Well, one idea floating about will be to ensure any temporary workers make a pretty substantial wage -- the amount in the Cruz-Sessions bill was $110,000 a year. Another is always to replace the present lottery system having an auction keeping out lower- . But it is entirely possible the next administration will want to go further.

It is crucial that you notice that many of the executives started at the bottom -- Microsoft's Satya Nadella or Google's Sundar Pichai are unlikely to have pulled in the big bucks when they initially came from graduate school. It is near-impossible to design an immigration system that chooses merely the highest-paid but still protects the inventiveness and meritocracy that has made Silicon Valley the centre of the technology world. Half of all technology start ups in the U.S are founded by immigrants. Like all types of protectionism, the Bannon-Sessions eyesight would lower standards and reduce productivity, eventually causing the U.S. to lose the advantage -- and the income -- that comes with being the undisputed champion of innovation.

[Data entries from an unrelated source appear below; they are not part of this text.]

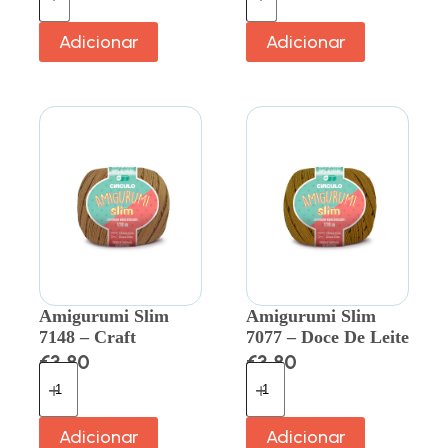
Adicionar
Adicionar
Amigurumi Slim
Amigurumi Slim
7148 – Craft
7077 – Doce De Leite
€
3.80
€
3.80
Adicionar
Adicionar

The other big loser, of course, will be India. The behemoths of the Indian IT sector -- companies like Tata Consultancy Services and Infosys -- are already fighting using a business model that technological change may have not made up-to-date. However they're still dependent on H1B visas: The set of top applicants underneath the software reads just like the directory of a Bangalore office park. For all these companies, getting temporary employees to directly service their customers in the U.S. used to be crucial. It was the most effective way to provide IT drove profitability and growth for both client and vendor, and services. Their decrease will accelerate unless they learn to adapt a lot quicker than they have before.

And finally, what of that much-loved figure, the Indian software guy in the U.S.? For years, getting an H-1B was the second-highest aspiration for a grad of one of India's many engineering schools -- surpassed in the hierarchy of needs solely by the key to the Garden of Eden, the green card. It's not a simple issue of more cash, by the way -- many H-1B hopefuls picture that going to America will mean they can change courses, and wind up doing work that is more interesting and productive than is commonly available back home. The H1B has been such a staple of Indian middle-class dreams for so long; I can't even picture after it's gone, what'll replace it.